# [List of tasks]
**A.** In the text on the Titanic's hold on us:
(i) How was the ship publicized at the time?
(ii) Who is credited with the term "normal accidents"?
(iii) What is named as the other, probably more significant reason for the fascination?
**B.** Carry on the text about the Titanic's lasting fascination from the point where it stops.
──────── Document text
Why does Titanic
hold our fascination so many generations later? There are two main reasons, I think. The first is that it underscores the hubris
of technology. The ship was heavily publicized
at the time as being “practically unsinkable.”
Then as now, people trusted expert judgment (and advertising claims). Then as now, people were horrified when the
occasional technical failure resulted in a large body count. Today, we are as willing as ever to roll the
dice on any number of potentially risky technologies in our daily lives,
whether it’s driving, air travel, or using our cell phones, just to name a few
examples. We accept and live with the
everyday possibility of what Charles Perrow called “normal accidents” because
of the considerable net benefits to our overall quality of life. Undoubtedly,
Titanic’s passengers made the same
cost-benefit assessment each of us makes when we, say, buy a plane ticket. Sure, there’s always the possibility of a
crash, but what are the odds? We trust, as they trusted, that we will be
conveyed safely to our destination. For
them, their dice roll came up snake eyes and we can only think, “There but for
the grace of God…”
The other, probably more significant reason
is the sheer human drama of the disaster.
────────────────
──────── Raw data
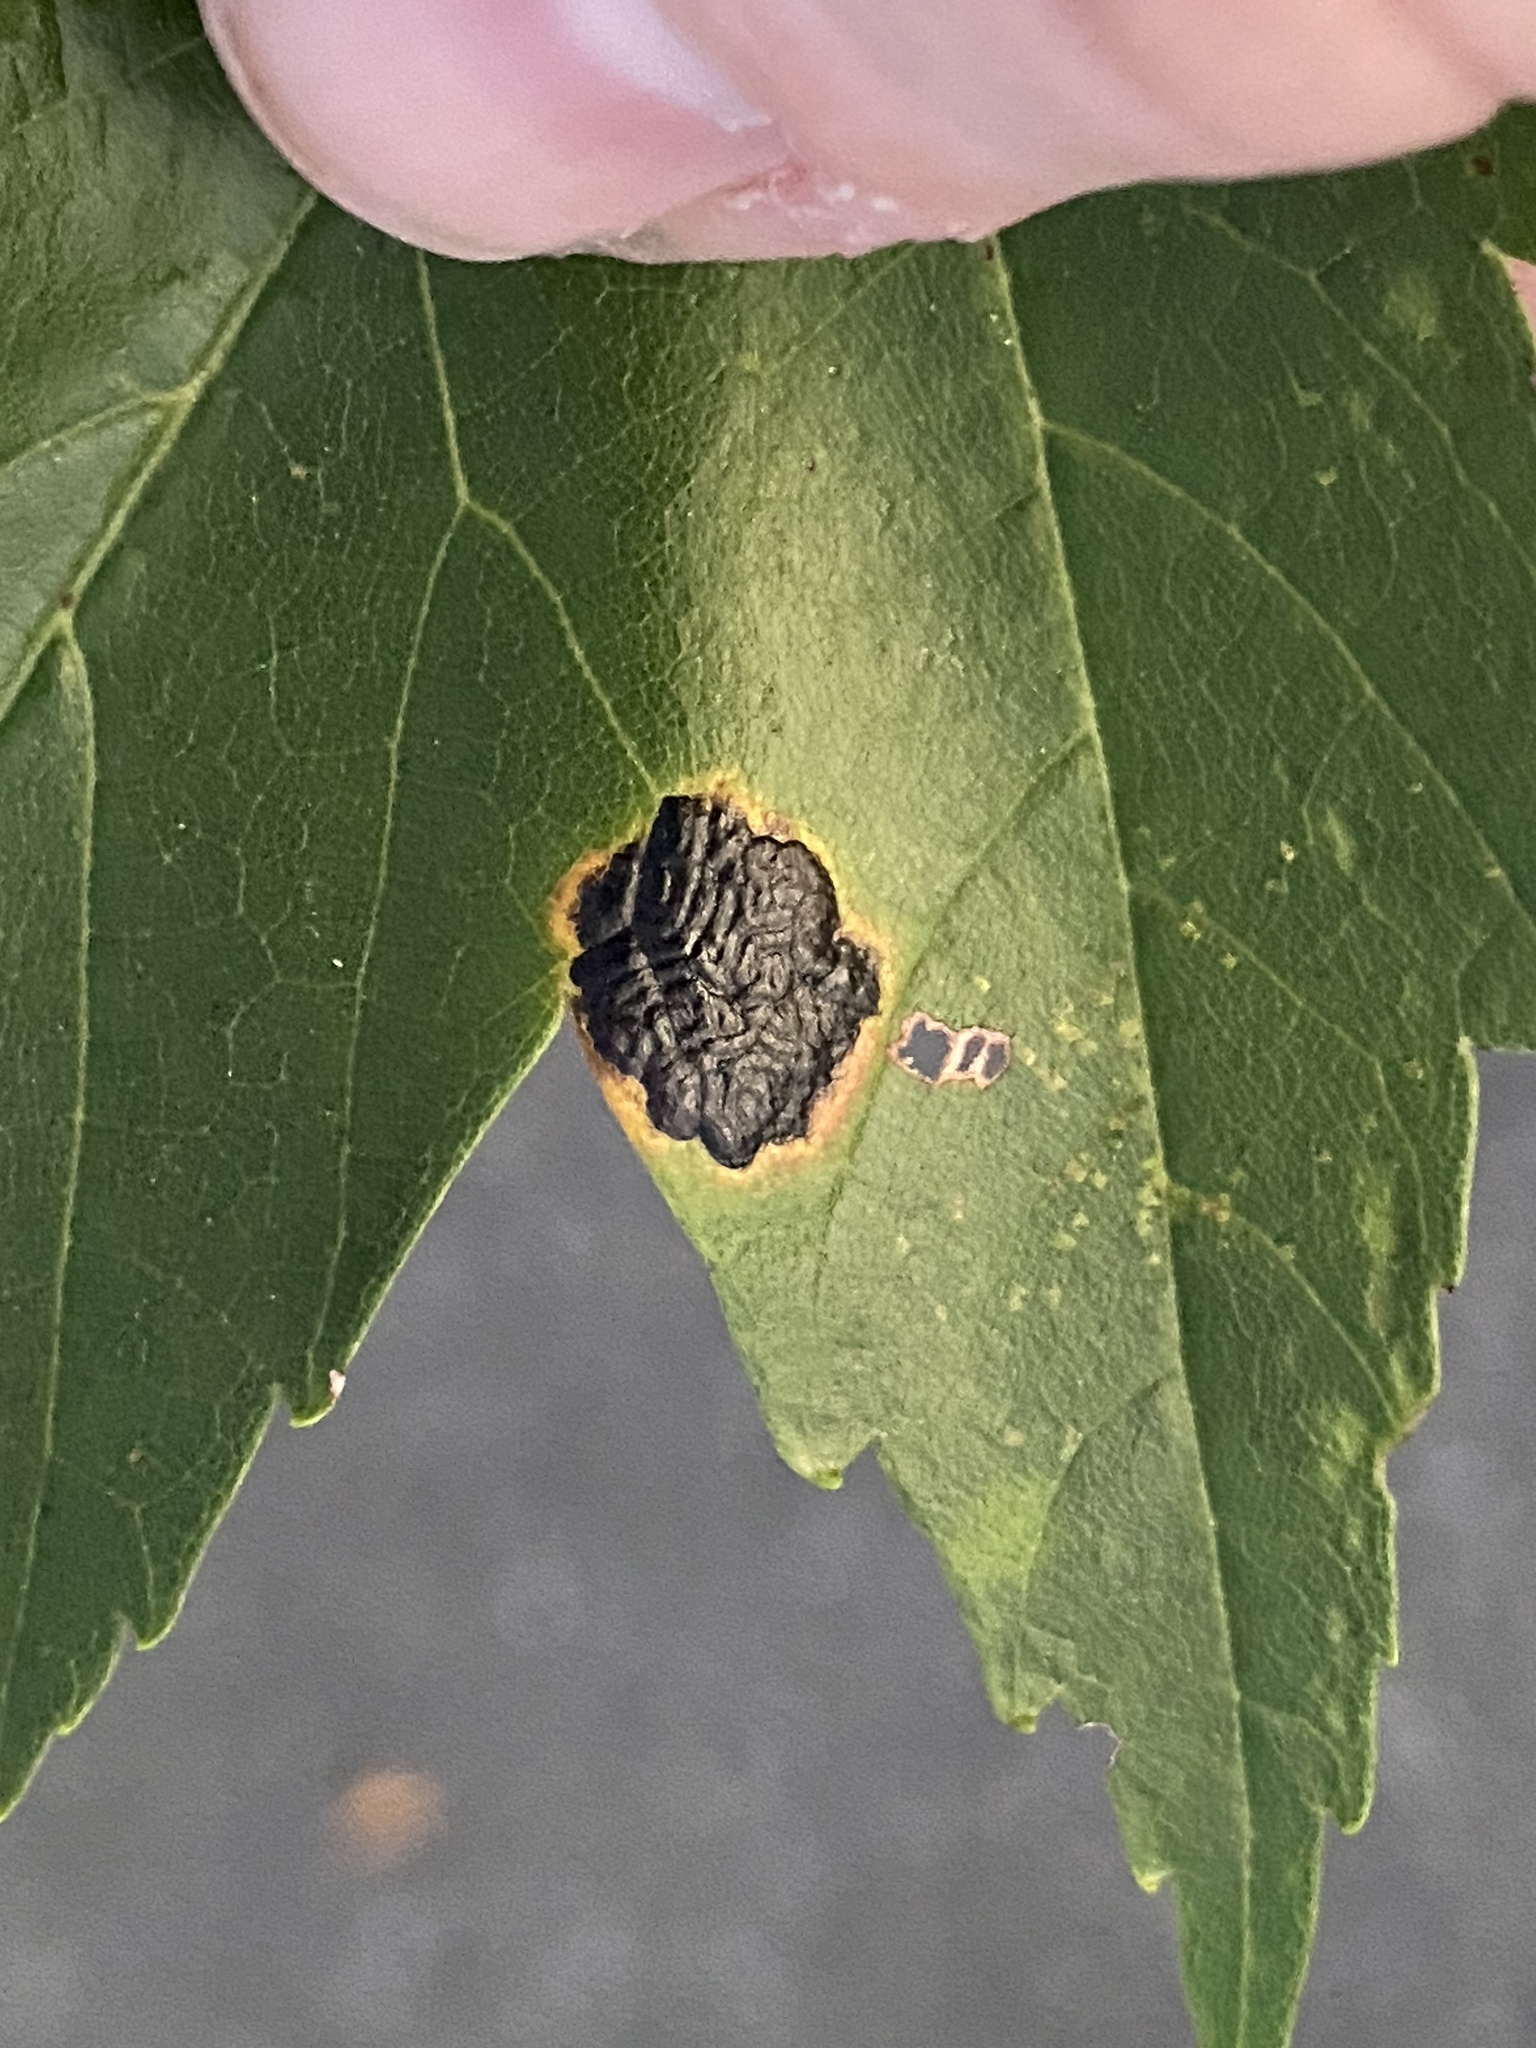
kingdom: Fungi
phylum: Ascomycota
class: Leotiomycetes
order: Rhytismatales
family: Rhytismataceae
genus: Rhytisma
────────────────
# [Answers by task]
**A.**
(i) As being "practically unsinkable."
(ii) Charles Perrow.
(iii) The sheer human drama of the disaster.

**B.**
It makes us ask ourselves how we would have behaved under the
circumstances. Titanic’s passenger list represented a cross-section of
society. Rich and poor lived parallel
existences in a relatively small space. Even
in extremis the ship’s classes endured separately (and unequally). First and second class passengers,
particularly women and children, survived at higher rates than their fellow
travelers in steerage. Clearly since the
ship’s lifeboats didn’t have the capacity to hold the full complement of
passengers and crew, not everyone had an equal chance for survival. Had Captain Smith’s “women and children
first” order been carried out faithfully, however, the steerage survival rate should
have been higher than it was. Theories
as to why it wasn’t range from the ship’s officers’ arbitrary decisions as to
who got into the boats and who didn’t to the physical barriers that confined
steerage passengers to certain areas of the ship.
In any case, we tend to remember the deaths
of the first class passengers and the legends that have grown around them. One distinction then that we would surely not
see now is the manner in which the wealthy, society’s imputed leaders,
conducted themselves in the face of death: Isador Strauss and his wife…John
Jacob Astor…Benjamin Guggenheim and his manservant returning to their stateroom
to change into evening dress so they could die attired as gentlemen. Each of them behaved in a unselfish manner
worthy of comment and emulation. There
were exceptions to be sure; White Star Line president J. Bruce Ismay departed
early and spent the rest of his life in disgrace.
The point here is that despite the social
Darwinism of the age, your betters were expected to sacrifice in the
clutch. If the Titanic disaster happened in 2012, more likely than not the Koch
brothers, Jack Welch, Larry Ellison, Eli Broad, and Rupert Murdoch would be the first to
climb into the lifeboats, women and children be damned, and Fox News, Forbes, the Wall Street Journal, and
Bloomberg would tell us it was fair and right. Even
plutocrats with more benign reputations—Bill Gates, Warren Buffett, and George
Soros come to mind—would be quick to escape, and without a
second thought at that. (As for the
immigrants below decks, they’d probably be considered even more expendable now
than they would have been a hundred years ago.)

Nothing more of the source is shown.